--- ABOUT THIS TASK ---
Please pull out every line in the data below that contains the word "false". Case counts.

--- GIVEN RECORDS ---
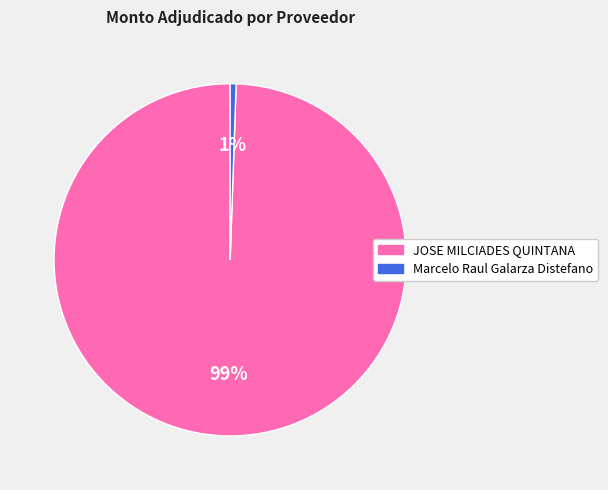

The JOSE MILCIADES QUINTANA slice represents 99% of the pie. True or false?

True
---
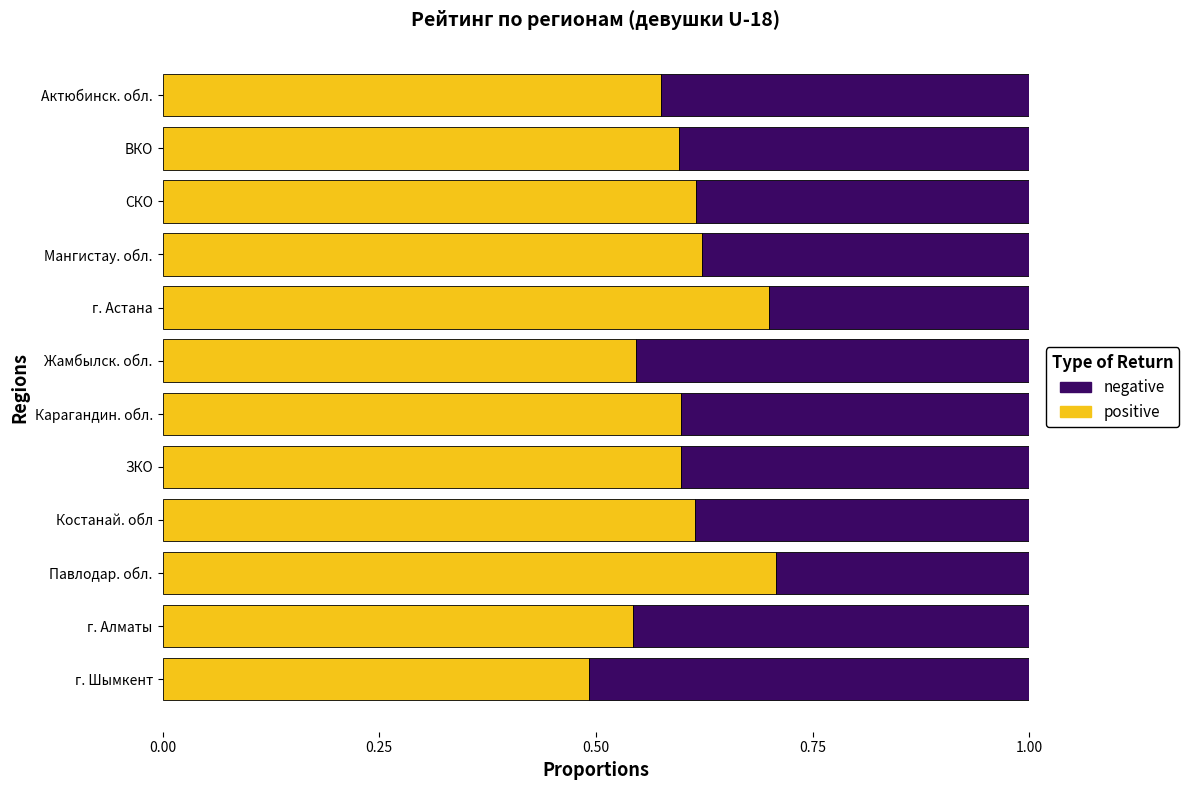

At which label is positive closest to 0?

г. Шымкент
==
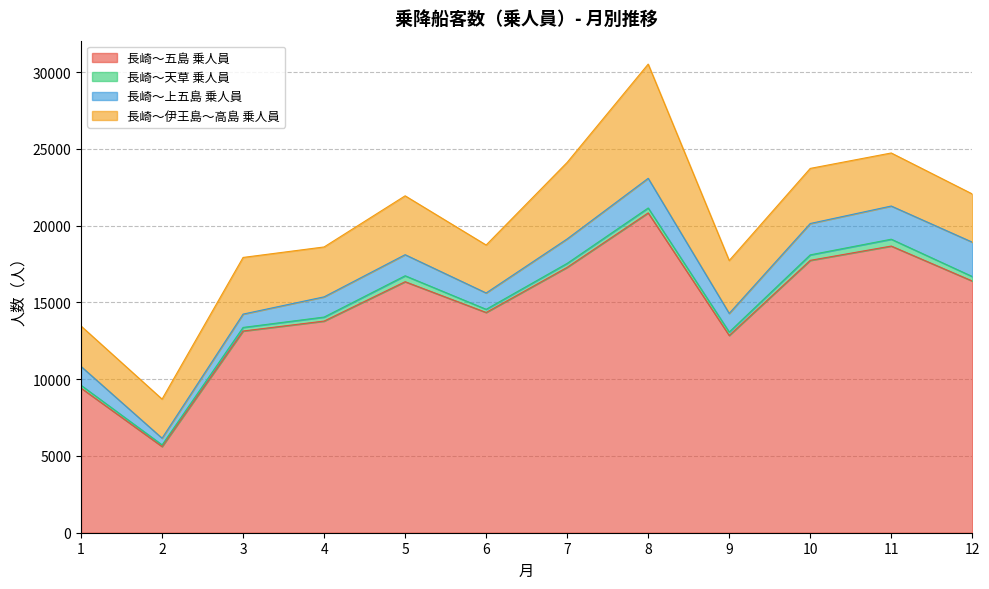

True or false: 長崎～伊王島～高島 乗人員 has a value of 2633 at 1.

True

--- THE ANSWER ---
The JOSE MILCIADES QUINTANA slice represents 99% of the pie. True or false?
True or false: 長崎～伊王島～高島 乗人員 has a value of 2633 at 1.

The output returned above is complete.